Una frontera bajo la lupa
El caso, que tuvo amplia repercusión en Salta, vuelve a poner el foco en la vulnerable frontera que Bolivia comparte con Argentina, especialmente en la zona de Bermejo y Aguas Blancas. El fallo ordenó además el decomiso definitivo de los 214 mil dólares, que quedaron a disposición de la Agencia de Recaudación y Control Aduanero (ARCA) de Argentina. La resolución judicial llega en un momento donde el control de divisas y el lavado de activos son temas centrales en la agenda bilateral, aunque el destino final del dinero y los posibles vínculos con estructuras más grandes en nuestro país no fueron esclarecidos.
Lo que se sabe y lo que no se dijo en la sentencia
La condena se resolvió mediante un «acuerdo pleno», un mecanismo del proceso penal federal argentino que implica el reconocimiento de los hechos por parte de los imputados a cambio de una pena consensuada. Para Aruquipa Huanca, la prisión será de cumplimiento efectivo, mientras que Revollo Nogales, por tener hijos menores a cargo, cumplirá arresto domiciliario. Sin embargo, la investigación patrimonial a cargo de unidades especializadas contra el lavado de activos no profundizó —al menos en la información pública— en el destino final que los dólares tendrían en Bolivia, ni en las personas o estructuras que los esperaban del lado boliviano del río Bermejo.
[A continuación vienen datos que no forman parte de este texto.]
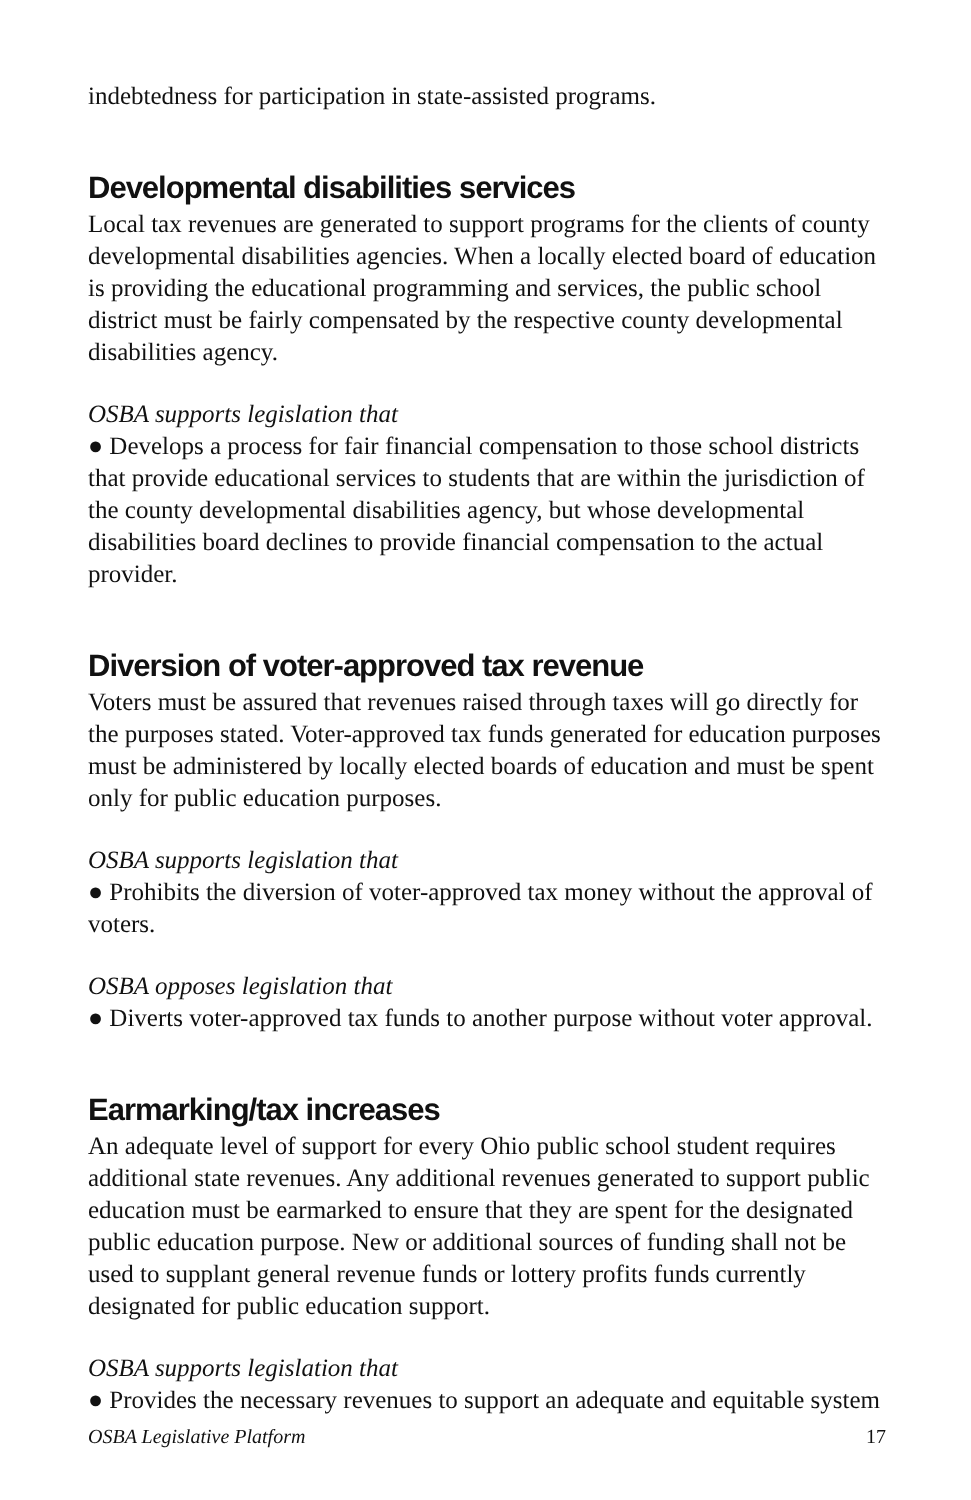indebtedness for participation in state-assisted programs.
Developmental disabilities services
Local tax revenues are generated to support programs for the clients of county developmental disabilities agencies. When a locally elected board of education is providing the educational programming and services, the public school district must be fairly compensated by the respective county developmental disabilities agency.
OSBA supports legislation that
● Develops a process for fair financial compensation to those school districts that provide educational services to students that are within the jurisdiction of the county developmental disabilities agency, but whose developmental disabilities board declines to provide financial compensation to the actual provider.
Diversion of voter-approved tax revenue
Voters must be assured that revenues raised through taxes will go directly for the purposes stated. Voter-approved tax funds generated for education purposes must be administered by locally elected boards of education and must be spent only for public education purposes.
OSBA supports legislation that
● Prohibits the diversion of voter-approved tax money without the approval of voters.
OSBA opposes legislation that
● Diverts voter-approved tax funds to another purpose without voter approval.
Earmarking/tax increases
An adequate level of support for every Ohio public school student requires additional state revenues. Any additional revenues generated to support public education must be earmarked to ensure that they are spent for the designated public education purpose. New or additional sources of funding shall not be used to supplant general revenue funds or lottery profits funds currently designated for public education support.
OSBA supports legislation that
● Provides the necessary revenues to support an adequate and equitable system
OSBA Legislative Platform 17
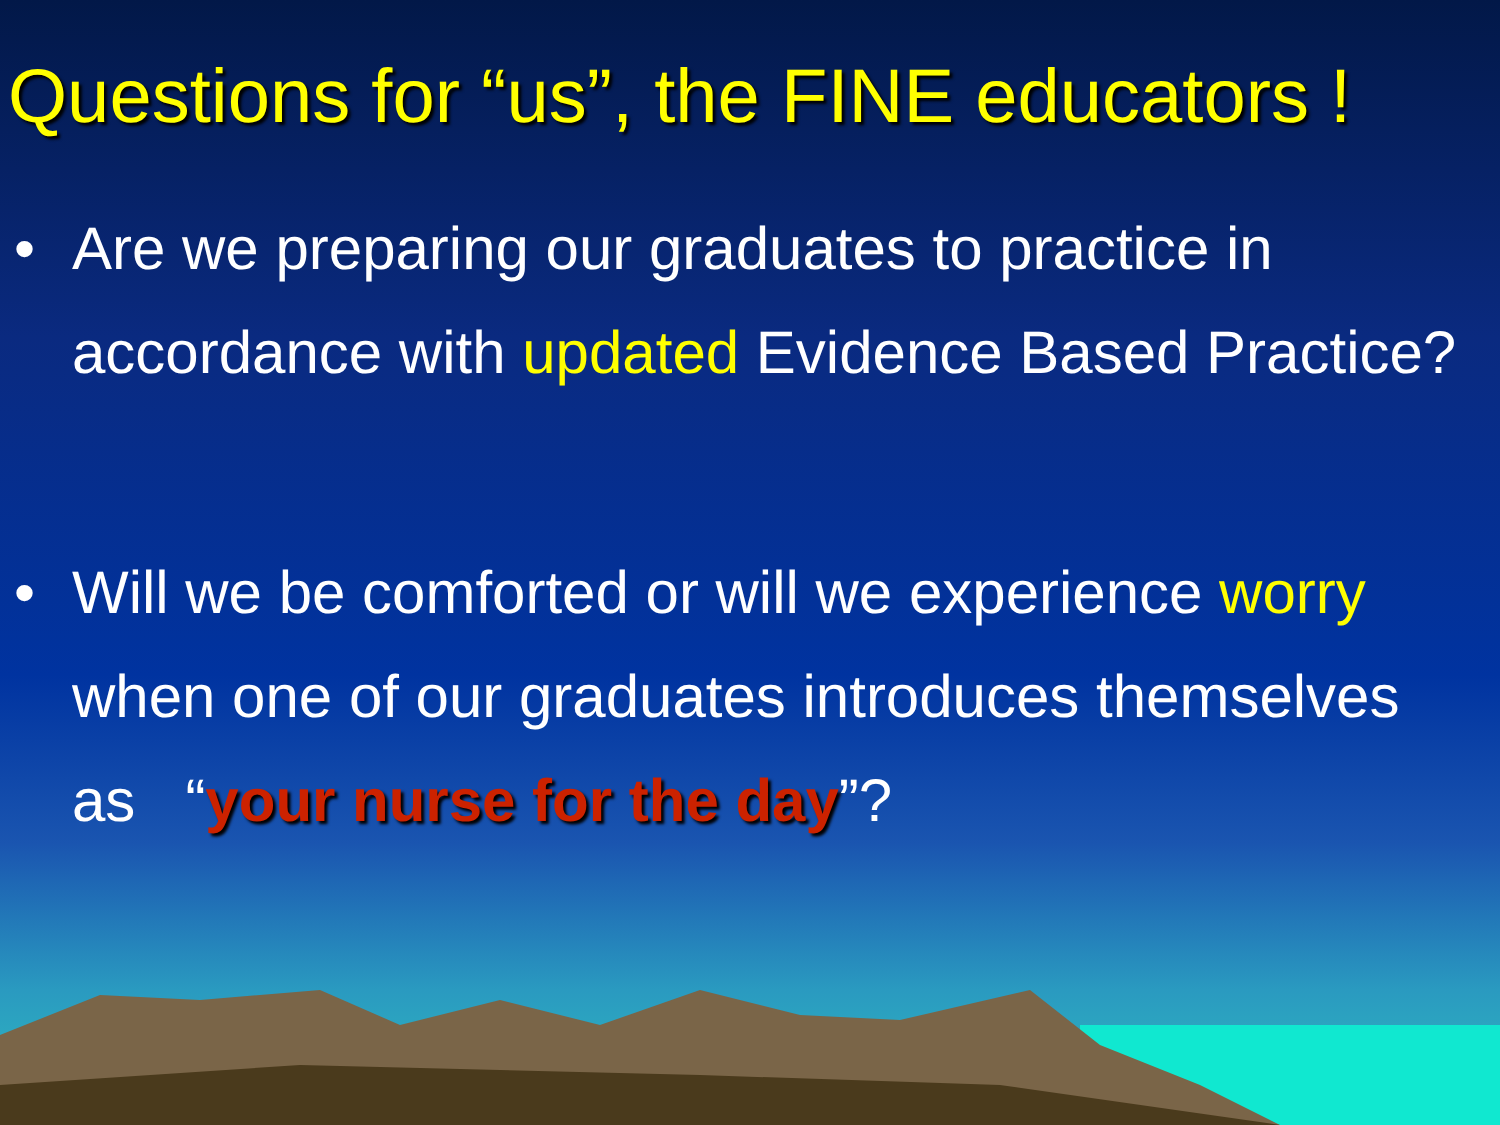Questions for “us”, the FINE educators !
• Are we preparing our graduates to practice in accordance with updated Evidence Based Practice?
• Will we be comforted or will we experience worry when one of our graduates introduces themselves as “your nurse for the day”?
Una perspectiva que interpela a Bolivia
Este caso, debería encender alertas en las autoridades bolivianas. Más allá de la condena ejemplar en Argentina, la noticia revela que nuestro país continúa siendo percibido como un lugar seguro para el ingreso de capitales no declarados. Mientras la justicia salteña actuó con celeridad y transparencia, del lado boliviano persisten los interrogantes: ¿Quién esperaba el dinero? ¿Qué mecanismos de control existen en nuestra frontera para evitar que estos flujos ilegales alimenten economías ilícitas? La condena es un llamado de atención para reforzar la cooperación bilateral y para que Bolivia asuma un rol más activo en la lucha contra el contrabando de divisas.